[REQUIREMENT]
Beginning with the top line of the listing below, give again every line up to and including the line with "(wire (pts (xy 144.78 110.49)"; pictures do not belong in the copy.

[LISTED RECORDS]
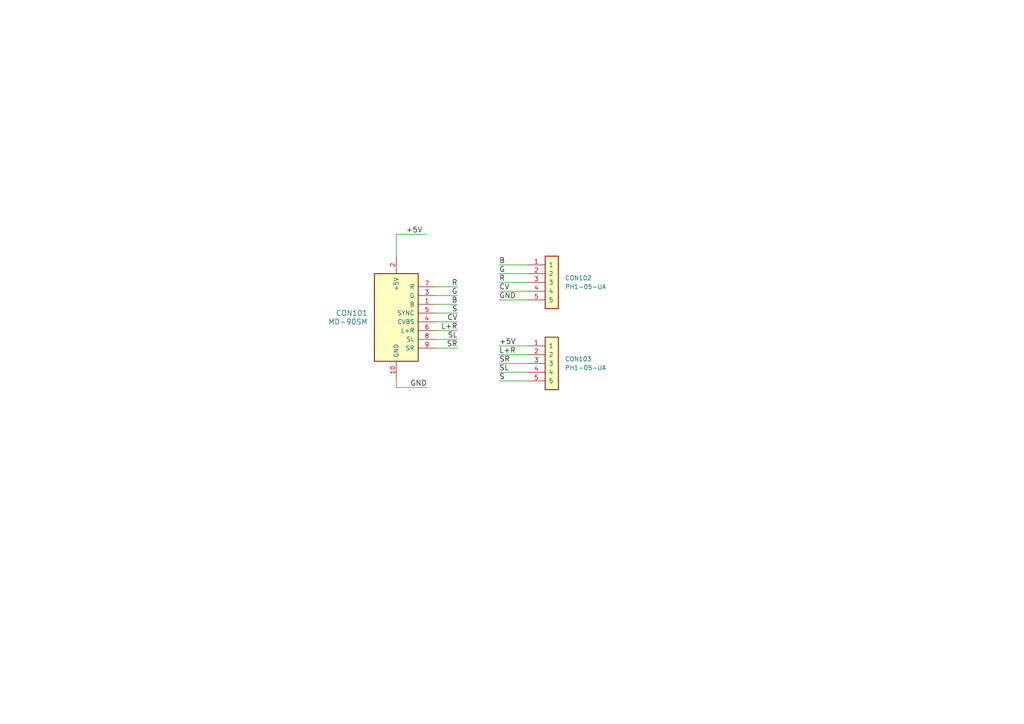
<source format=kicad_sch>
(kicad_sch (version 20230121) (generator eeschema)

  (uuid 34f5145a-fed8-4c6d-bb36-1e9898c4ad2a)

  (paper "A4")

  (title_block
    (title "MD-90SM Breakout")
    (date "2024-04-07")
    (rev "0.2")
    (company "db Electronics")
    (comment 1 "https://github.com/db-electronics/MD-90SM-breakout-kicad")
    (comment 2 "Licensed under CERN OHL v.1.2")
    (comment 3 "For my alcoholic friend - RetroRGB")
  )

  


  (wire (pts (xy 132.715 95.885) (xy 126.365 95.885))
    (stroke (width 0) (type default))
    (uuid 0307beb8-1000-42bd-abe8-2dd890ab405f)
  )
  (wire (pts (xy 144.78 110.49) (xy 153.035 110.49))
    (stroke (width 0) (type default))
    (uuid 0808dbe3-7cc4-45e6-a689-4af76cfce8d0)
  )
  (wire (pts (xy 132.715 98.425) (xy 126.365 98.425))
    (stroke (width 0) (type default))
    (uuid 115824d0-7ef0-4ccd-bcd6-167768087cfe)
  )
  (wire (pts (xy 132.715 90.805) (xy 126.365 90.805))
    (stroke (width 0) (type default))
    (uuid 11d3190e-734e-40b0-875e-0d0fa678d44b)
  )
  (wire (pts (xy 144.78 84.455) (xy 153.035 84.455))
    (stroke (width 0) (type default))
    (uuid 2096efbc-0bfe-4ec9-8525-db5aef748766)
  )
  (wire (pts (xy 132.715 88.265) (xy 126.365 88.265))
    (stroke (width 0) (type default))
    (uuid 2ea0c236-2559-4b2a-82d2-da4e044fdca8)
  )
  (wire (pts (xy 144.78 79.375) (xy 153.035 79.375))
    (stroke (width 0) (type default))
    (uuid 344fe6fd-3daa-4253-867c-51346fa690f6)
  )
  (wire (pts (xy 114.935 67.945) (xy 114.935 74.295))
    (stroke (width 0) (type default))
    (uuid 39f1119f-0167-41f4-8bae-4e57f5cc80d6)
  )
  (wire (pts (xy 132.715 85.725) (xy 126.365 85.725))
    (stroke (width 0) (type default))
    (uuid 3b2fe4b9-9db7-48d9-ace4-00b1f22cc7d3)
  )
  (wire (pts (xy 144.78 86.995) (xy 153.035 86.995))
    (stroke (width 0) (type default))
    (uuid 4929c87a-7614-4e03-933d-a7f070d1f1cf)
  )
  (wire (pts (xy 132.715 83.185) (xy 126.365 83.185))
    (stroke (width 0) (type default))
    (uuid 4f676722-29f6-47c1-9010-460c23cddb2c)
  )
  (wire (pts (xy 132.715 93.345) (xy 126.365 93.345))
    (stroke (width 0) (type default))
    (uuid 51d7e2ec-1711-4ccd-a0e1-c95719bb505b)
  )
  (wire (pts (xy 144.78 76.835) (xy 153.035 76.835))
    (stroke (width 0) (type default))
    (uuid 718c5fac-d7b7-4b3d-b8bf-05ae9525f3de)
  )
  (wire (pts (xy 144.78 102.87) (xy 153.035 102.87))
    (stroke (width 0) (type default))
    (uuid 724344ce-d74e-42f9-a0af-144363c1bf00)
  )
  (wire (pts (xy 144.78 107.95) (xy 153.035 107.95))
    (stroke (width 0) (type default))
    (uuid 7933c540-2764-4de4-bc38-627b97b290ca)
  )
  (wire (pts (xy 144.78 81.915) (xy 153.035 81.915))
    (stroke (width 0) (type default))
    (uuid 7c984bcf-04a2-4829-9852-0006543d8f54)
  )
  (wire (pts (xy 144.78 100.33) (xy 153.035 100.33))
    (stroke (width 0) (type default))
    (uuid 82e10578-7d0a-4183-a0fa-58c577f862ab)
  )
  (wire (pts (xy 114.935 112.395) (xy 114.935 109.855))
    (stroke (width 0) (type default))
    (uuid 942ee565-a26c-4c67-8e0e-f4d3097d6894)
  )
  (wire (pts (xy 123.825 67.945) (xy 114.935 67.945))
    (stroke (width 0) (type default))
    (uuid 961b7aeb-5dd1-4c52-9cd2-a3fdbce16ebd)
  )
  (wire (pts (xy 123.825 112.395) (xy 114.935 112.395))
    (stroke (width 0) (type default))
    (uuid 9d5c9a78-d4b3-4ba2-9c6d-172f832cf97d)
  )
  (wire (pts (xy 132.715 100.965) (xy 126.365 100.965))
    (stroke (width 0) (type default))
    (uuid 9ff49947-c6d6-45b5-908b-32f0f6b6695a)
  )
  (wire (pts (xy 144.78 105.41) (xy 153.035 105.41))
    (stroke (width 0) (type default))
    (uuid ae5f5809-fde0-4b72-9e93-f6577f8f1994)
  )

  (label "SR" (at 132.715 100.965 180) (fields_autoplaced)
    (effects (font (size 1.524 1.524)) (justify right bottom))
    (uuid 199c9039-3f03-4d51-9284-853eb9d85443)
  )
  (label "SR" (at 144.78 105.41 0) (fields_autoplaced)
    (effects (font (size 1.524 1.524)) (justify left bottom))
    (uuid 3141f1c9-c1be-4e54-97f2-96d063acdcae)
  )
  (label "S" (at 144.78 110.49 0) (fields_autoplaced)
    (effects (font (size 1.524 1.524)) (justify left bottom))
    (uuid 346c9c0f-0aaa-4f59-bbae-b711999949db)
  )
  (label "SL" (at 132.715 98.425 180) (fields_autoplaced)
    (effects (font (size 1.524 1.524)) (justify right bottom))
    (uuid 71bb4074-fcd5-4f7b-a04c-d7956ea325f6)
  )
  (label "CV" (at 132.715 93.345 180) (fields_autoplaced)
    (effects (font (size 1.524 1.524)) (justify right bottom))
    (uuid 72589ed3-163a-4b2f-8244-1e59df9cf111)
  )
  (label "S" (at 132.715 90.805 180) (fields_autoplaced)
    (effects (font (size 1.524 1.524)) (justify right bottom))
    (uuid 7ab8ba3d-1774-42cd-84ee-2db0b860f45a)
  )
  (label "+5V" (at 144.78 100.33 0) (fields_autoplaced)
    (effects (font (size 1.524 1.524)) (justify left bottom))
    (uuid 85840535-a890-4015-a745-07f1ca7db3c1)
  )
  (label "SL" (at 144.78 107.95 0) (fields_autoplaced)
    (effects (font (size 1.524 1.524)) (justify left bottom))
    (uuid 8ded32b6-3225-4661-9652-05450eda835c)
  )
  (label "+5V" (at 122.555 67.945 180) (fields_autoplaced)
    (effects (font (size 1.524 1.524)) (justify right bottom))
    (uuid 9c3d956c-8197-43db-9664-dfe50b656d90)
  )
  (label "G" (at 132.715 85.725 180) (fields_autoplaced)
    (effects (font (size 1.524 1.524)) (justify right bottom))
    (uuid a4e71b87-58d5-4efd-be97-a304d9b11824)
  )
  (label "L+R" (at 144.78 102.87 0) (fields_autoplaced)
    (effects (font (size 1.524 1.524)) (justify left bottom))
    (uuid b5e67083-5821-47e3-89a6-73f22c2fd3c3)
  )
  (label "R" (at 144.78 81.915 0) (fields_autoplaced)
    (effects (font (size 1.524 1.524)) (justify left bottom))
    (uuid bf265854-0ab9-491b-86e3-f63d7627b24e)
  )
  (label "L+R" (at 132.715 95.885 180) (fields_autoplaced)
    (effects (font (size 1.524 1.524)) (justify right bottom))
    (uuid c0e07956-b883-408e-b397-a47aa1eb2b26)
  )
  (label "B" (at 144.78 76.835 0) (fields_autoplaced)
    (effects (font (size 1.524 1.524)) (justify left bottom))
    (uuid c52ec51d-8dcd-463c-ac4c-fcbb8c2a298d)
  )
  (label "CV" (at 144.78 84.455 0) (fields_autoplaced)
    (effects (font (size 1.524 1.524)) (justify left bottom))
    (uuid c70fd42e-4d8d-40b5-be6e-e72ac51ddd98)
  )
  (label "GND" (at 144.78 86.995 0) (fields_autoplaced)
    (effects (font (size 1.524 1.524)) (justify left bottom))
    (uuid cf235bc5-a138-481d-867a-30c06b71637d)
  )
  (label "GND" (at 123.825 112.395 180) (fields_autoplaced)
    (effects (font (size 1.524 1.524)) (justify right bottom))
    (uuid df540e65-fa92-467b-b9f1-4cd12d4375ed)
  )
  (label "B" (at 132.715 88.265 180) (fields_autoplaced)
    (effects (font (size 1.524 1.524)) (justify right bottom))
    (uuid ee9b9186-09f4-456d-90a7-521520b99c42)
  )
  (label "R" (at 132.715 83.185 180) (fields_autoplaced)
    (effects (font (size 1.524 1.524)) (justify right bottom))
    (uuid f3c72b15-6502-409d-99b0-a35b24f4cada)
  )
  (label "G" (at 144.78 79.375 0) (fields_autoplaced)
    (effects (font (size 1.524 1.524)) (justify left bottom))
    (uuid fd9d5afa-41b8-4c5f-899f-131a9ab24015)
  )

  (symbol (lib_id "db-connectors:MD-90SM") (at 121.285 79.375 0) (mirror y) (unit 1)
    (in_bom yes) (on_board yes) (dnp no) (fields_autoplaced)
    (uuid 3e000e38-d721-4bc0-bdb3-651e9d940e7a)
    (property "Reference" "CON101" (at 106.68 90.805 0)
      (effects (font (size 1.524 1.524)) (justify left))
    )
    (property "Value" "MD-90SM" (at 106.68 93.345 0)
      (effects (font (size 1.524 1.524)) (justify left))
    )
    (property "Footprint" "db-thparts:MD-90SM" (at 104.14 66.04 0)
      (effects (font (size 1.524 1.524)) hide)
    )
    (property "Datasheet" "http://www.cui.com/product/resource/digikeypdf/md-sm-series.pdf" (at 75.565 67.945 0)
      (effects (font (size 1.524 1.524)) hide)
    )
    (property "Digikey" "CP-2290-ND" (at 108.585 73.025 0)
      (effects (font (size 1.524 1.524)) hide)
    )
    (property "Description" "CONN RCPT FMALE MINI DIN 9P SLDR" (at 94.615 70.485 0)
      (effects (font (size 1.524 1.524)) hide)
    )
    (pin "9" (uuid 048697ef-235b-407d-a7f0-331ca3e125be))
    (pin "10" (uuid 2100fd26-0acb-49ed-84ff-93933eb4742f))
    (pin "2" (uuid 2cb14ba9-ca1f-44b6-9b52-41abc4afcebc))
    (pin "5" (uuid eac31db8-025b-4d60-9fa8-12df2cc50fab))
    (pin "6" (uuid e1dd792e-7f3c-40b3-b2c7-33cdc9392bde))
    (pin "1" (uuid cff87827-795f-4e86-9b73-9a7eae580a72))
    (pin "3" (uuid b6c4f34b-5faa-478c-83c4-88574576b272))
    (pin "8" (uuid b5a967aa-f5d8-4f47-abbd-bd8f34115914))
    (pin "4" (uuid 422e836d-4b7b-496d-9f50-166ae8806706))
    (pin "7" (uuid 137f772c-0703-4070-a683-c95282a4028d))
    (instances
      (project "MD-90SM-breakout"
        (path "/34f5145a-fed8-4c6d-bb36-1e9898c4ad2a"
          (reference "CON101") (unit 1)
        )
      )
    )
  )

  (symbol (lib_id "db-connectors:HDR1X5") (at 158.115 97.79 0) (unit 1)
    (in_bom yes) (on_board yes) (dnp no) (fields_autoplaced)
    (uuid 4429e3c9-9f9d-4b93-8ed3-aad4284c93a6)
    (property "Reference" "CON103" (at 163.83 104.14 0)
      (effects (font (size 1.27 1.27)) (justify left))
    )
    (property "Value" "PH1-05-UA" (at 163.83 106.68 0)
      (effects (font (size 1.27 1.27)) (justify left))
    )
    (property "Footprint" "db-thparts:HDR1X5" (at 165.1 85.725 0)
      (effects (font (size 1.524 1.524)) hide)
    )
    (property "Datasheet" "https://app.adam-tech.com/products/download/data_sheet/201605/ph1-xx-ua-data-sheet.pdf" (at 163.195 90.17 0)
      (effects (font (size 1.524 1.524)) hide)
    )
    (property "Description" "CONN HEADER VERT 5POS 2.54MM" (at 166.37 88.265 0)
      (effects (font (size 1.524 1.524)) hide)
    )
    (property "Supplier" "www.digikey.ca" (at 155.575 81.28 0)
      (effects (font (size 1.27 1.27)) hide)
    )
    (property "Supplier Number" "2057-PH1-05-UA-ND" (at 160.655 83.82 0)
      (effects (font (size 1.27 1.27)) hide)
    )
    (pin "5" (uuid a19ece03-0a2d-42ac-a37f-ea0016f6d052))
    (pin "4" (uuid d7a89f1c-1ad8-496a-b77a-72c8dd832892))
    (pin "2" (uuid ad8fb34c-cff1-4562-8317-0139edd49494))
    (pin "1" (uuid 44575b83-c101-4706-a3e8-d6110a2ac68c))
    (pin "3" (uuid 3efc027d-f5f3-4aba-90dc-5368ce7597c3))
    (instances
      (project "MD-90SM-breakout"
        (path "/34f5145a-fed8-4c6d-bb36-1e9898c4ad2a"
          (reference "CON103") (unit 1)
        )
      )
    )
  )

  (symbol (lib_id "db-connectors:HDR1X5") (at 158.115 74.295 0) (unit 1)
    (in_bom yes) (on_board yes) (dnp no) (fields_autoplaced)
    (uuid 79cfe6ee-ebd0-4bd9-bbe5-f57f48364d8c)
    (property "Reference" "CON102" (at 163.83 80.645 0)
      (effects (font (size 1.27 1.27)) (justify left))
    )
    (property "Value" "PH1-05-UA" (at 163.83 83.185 0)
      (effects (font (size 1.27 1.27)) (justify left))
    )
    (property "Footprint" "db-thparts:HDR1X5" (at 165.1 62.23 0)
      (effects (font (size 1.524 1.524)) hide)
    )
    (property "Datasheet" "https://app.adam-tech.com/products/download/data_sheet/201605/ph1-xx-ua-data-sheet.pdf" (at 163.195 66.675 0)
      (effects (font (size 1.524 1.524)) hide)
    )
    (property "Description" "CONN HEADER VERT 5POS 2.54MM" (at 166.37 64.77 0)
      (effects (font (size 1.524 1.524)) hide)
    )
    (property "Supplier" "www.digikey.ca" (at 155.575 57.785 0)
      (effects (font (size 1.27 1.27)) hide)
    )
    (property "Supplier Number" "2057-PH1-05-UA-ND" (at 160.655 60.325 0)
      (effects (font (size 1.27 1.27)) hide)
    )
    (pin "5" (uuid 5257101a-66b9-4d58-a850-ea427ccf25c5))
    (pin "4" (uuid fee4718b-826f-45e8-b464-19c7043a8b7b))
    (pin "2" (uuid f0c41b89-a867-4da9-9dd3-a29984b49a4a))
    (pin "1" (uuid 4accc45d-9122-4365-aea7-be0665042157))
    (pin "3" (uuid 9bbc759c-ccc4-48b9-a6f7-27b5944f0a03))
    (instances
      (project "MD-90SM-breakout"
        (path "/34f5145a-fed8-4c6d-bb36-1e9898c4ad2a"
          (reference "CON102") (unit 1)
        )
      )
    )
  )

  (sheet_instances
    (path "/" (page "1"))
  )
)

</source>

[WRITTEN SOLUTION]
<source format=kicad_sch>
(kicad_sch (version 20230121) (generator eeschema)

  (uuid 34f5145a-fed8-4c6d-bb36-1e9898c4ad2a)

  (paper "A4")

  (title_block
    (title "MD-90SM Breakout")
    (date "2024-04-07")
    (rev "0.2")
    (company "db Electronics")
    (comment 1 "https://github.com/db-electronics/MD-90SM-breakout-kicad")
    (comment 2 "Licensed under CERN OHL v.1.2")
    (comment 3 "For my alcoholic friend - RetroRGB")
  )

  


  (wire (pts (xy 132.715 95.885) (xy 126.365 95.885))
    (stroke (width 0) (type default))
    (uuid 0307beb8-1000-42bd-abe8-2dd890ab405f)
  )
  (wire (pts (xy 144.78 110.49) (xy 153.035 110.49))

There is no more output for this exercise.